Location: Commodity Utilization ResearchTitle: Chemical speciation, plant uptake, and toxicity of heavy metals in agricultural soils
|BANNON, DESMOND - United States Army Center For Health Promotion And Preventative Medicine|
|NAKANISHI, HIROMI - University Of Tokyo|
|MCBRIDE, MURRAY - Cornell University - New York|
|WILLIAMS, MARC - United States Army Center For Health Promotion And Preventative Medicine|
|YOSHIHARA, TOSHIHIRO - Central Research Institute Of Electric Power Industry|
Submitted to: Journal of Agricultural and Food Chemistry
Publication Type: Review Article
Publication Acceptance Date: 3/10/2020
Publication Date: 3/10/2020
Citation: Uchimiya, M., Bannon, D., Nakanishi, H., McBride, M.B., Williams, M.A., Yoshihara, T. 2020. Chemical speciation, plant uptake, and toxicity of heavy metals in agricultural soils. Journal of Agricultural and Food Chemistry. 68(46):12856-12869. https://doi.org/10.1021/acs.jafc.0c00183.

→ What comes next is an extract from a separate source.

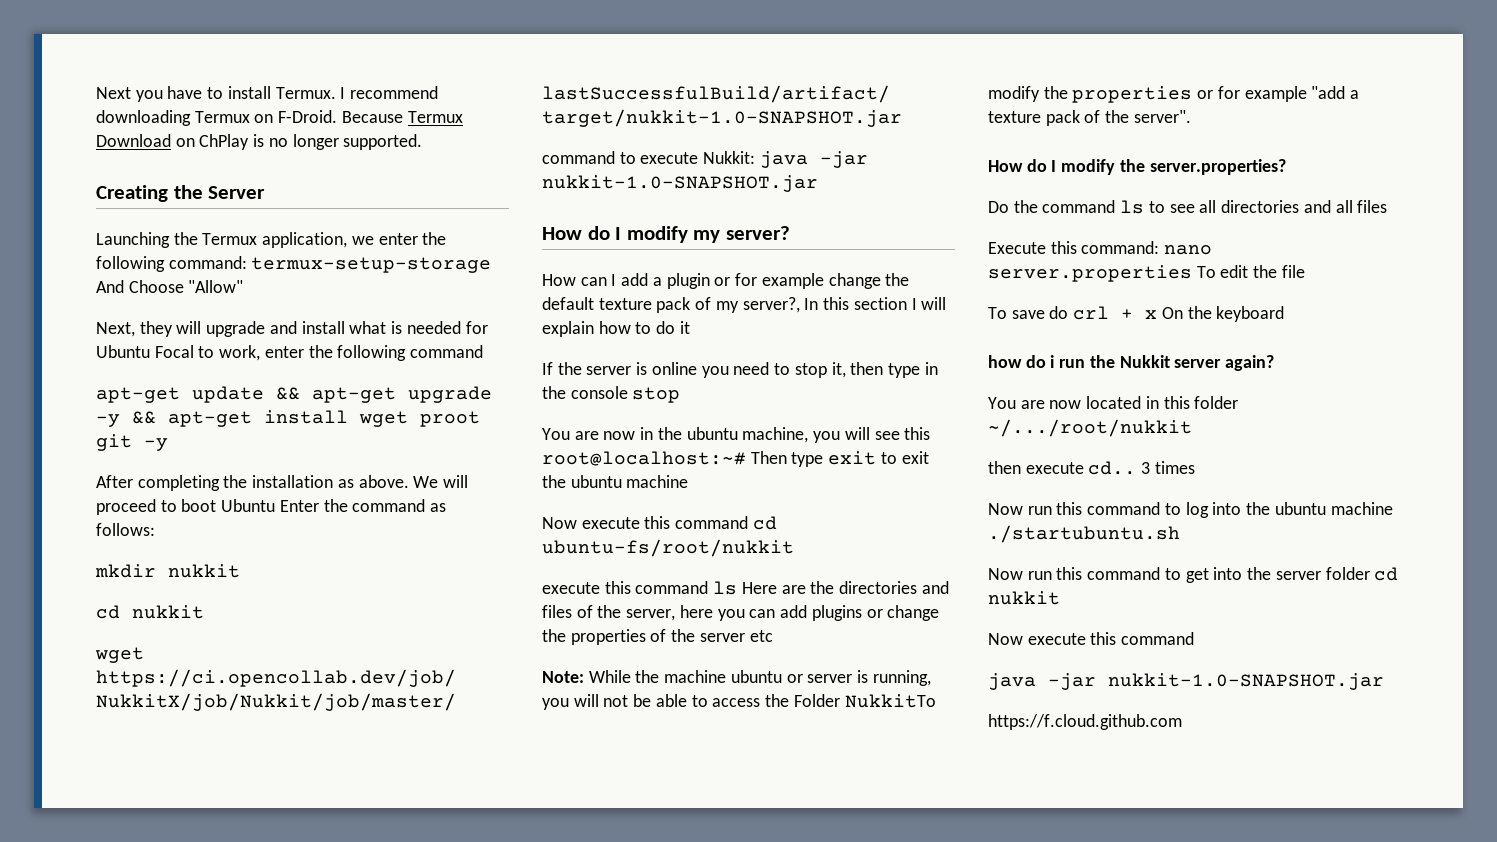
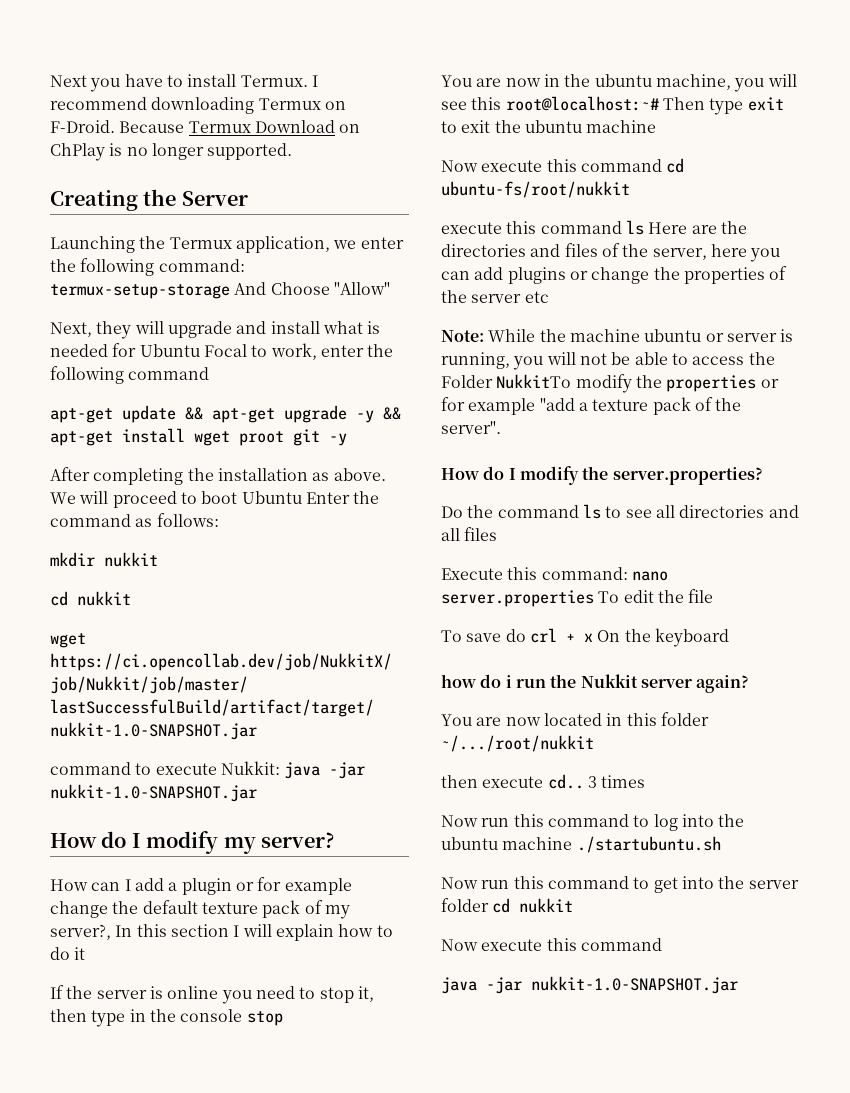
[988,714,1182,730] // https://f.cloud.github.com -> (738, 985) none

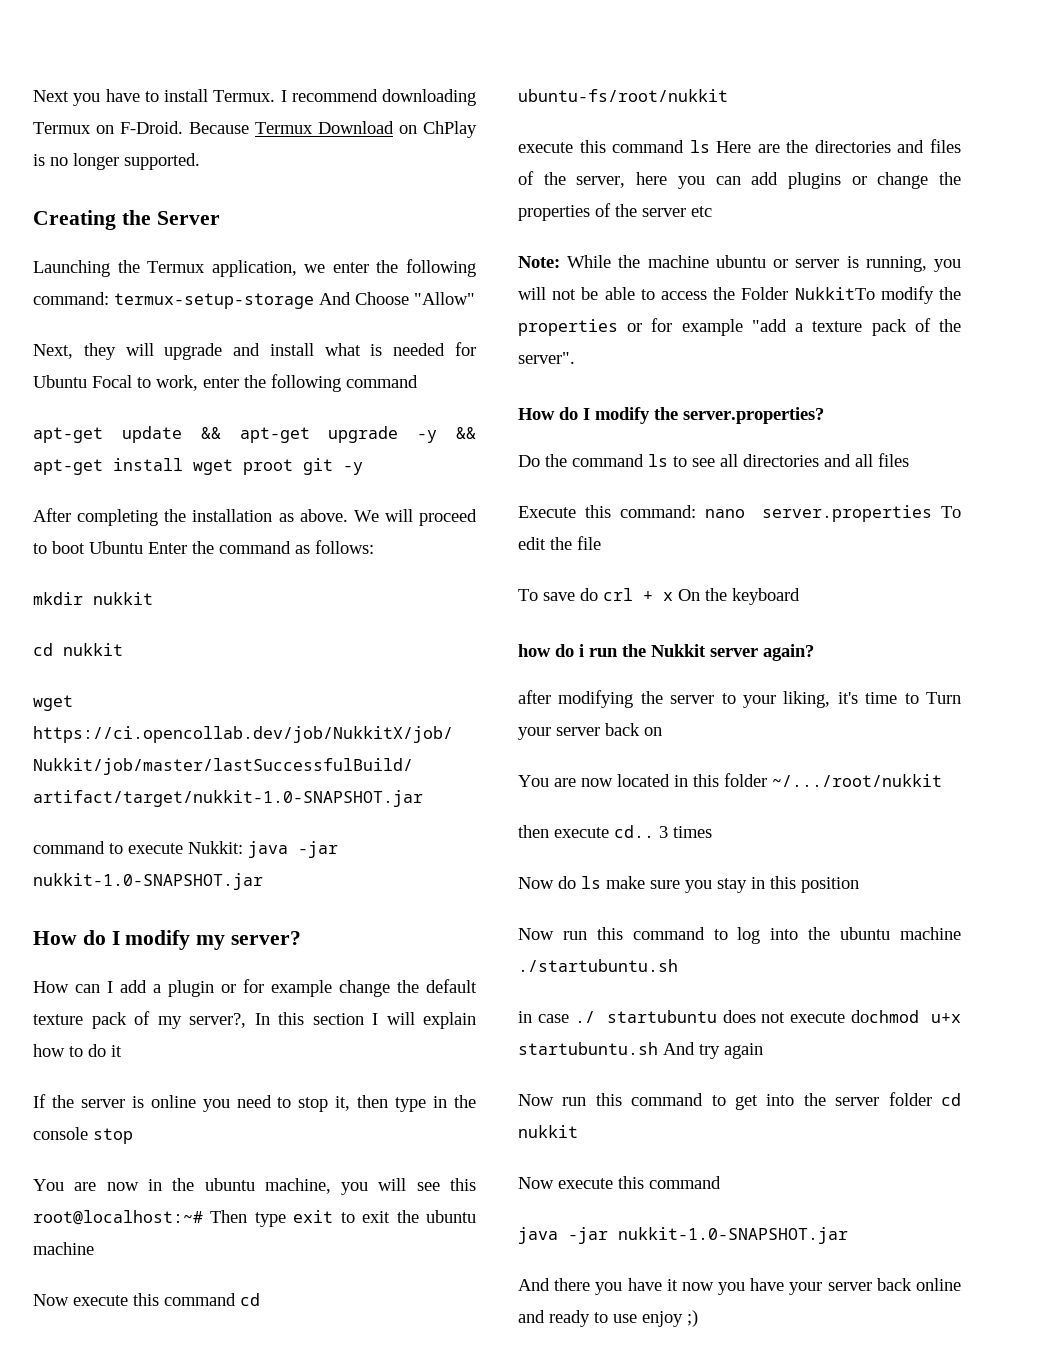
(750, 684) none -> [518,690,961,708] [518,723,662,740] // after modifying the server to your liking, it's time to Turn your server back on
(646, 781) none -> [518,876,859,893] // Now do ls make sure you stay in this position
(721, 844) none -> [518,1010,961,1023] [518,1042,763,1059] // in case ./ startubuntu does not execute dochmod u+x startubuntu.sh And try again
(738, 985) none -> [518,1278,961,1295] [518,1310,698,1327] // And there you have it now you have your server back online and ready to use enjoy ;)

Interpretive Summary: This paper critically examines how heavy metals impact agriculture under conditions relevant to agricultural production in the U.S. The purpose of this paper is to provide direction for, and application of massive efforts and numerous experiments conducted to observe changes in metal solubility, primarily on circumstantial and case-by-case bases.
Technical Abstract: Heavy metals in agricultural soils exist in diverse dissolved (free cations and complexed species of positive, neutral, or negative charges), particulate (sorbed, structural, and co-precipitated), and colloidal (micro- and nanometer-sized particles) species. Fate of different heavy metal species is controlled by the master variables: pH (solubility), ionic strength (activity and charge-shielding), and dissolved organic carbon (complexation). Chemical speciation is a controlling factor of toxicokinetics (uptake of metals by plants) in the rhizosphere to ultimately impact toxicodynamics (cellular response including toxicity). Based on the critical review, the authors recommend interdisciplinary efforts across soil chemistry, microbiology, and plant physiology to connect discrete knowledge bases, with a particular emphasis on “omics” approaches as a disruptive application tool to improve plant tolerance under homeostasis and environmental quality.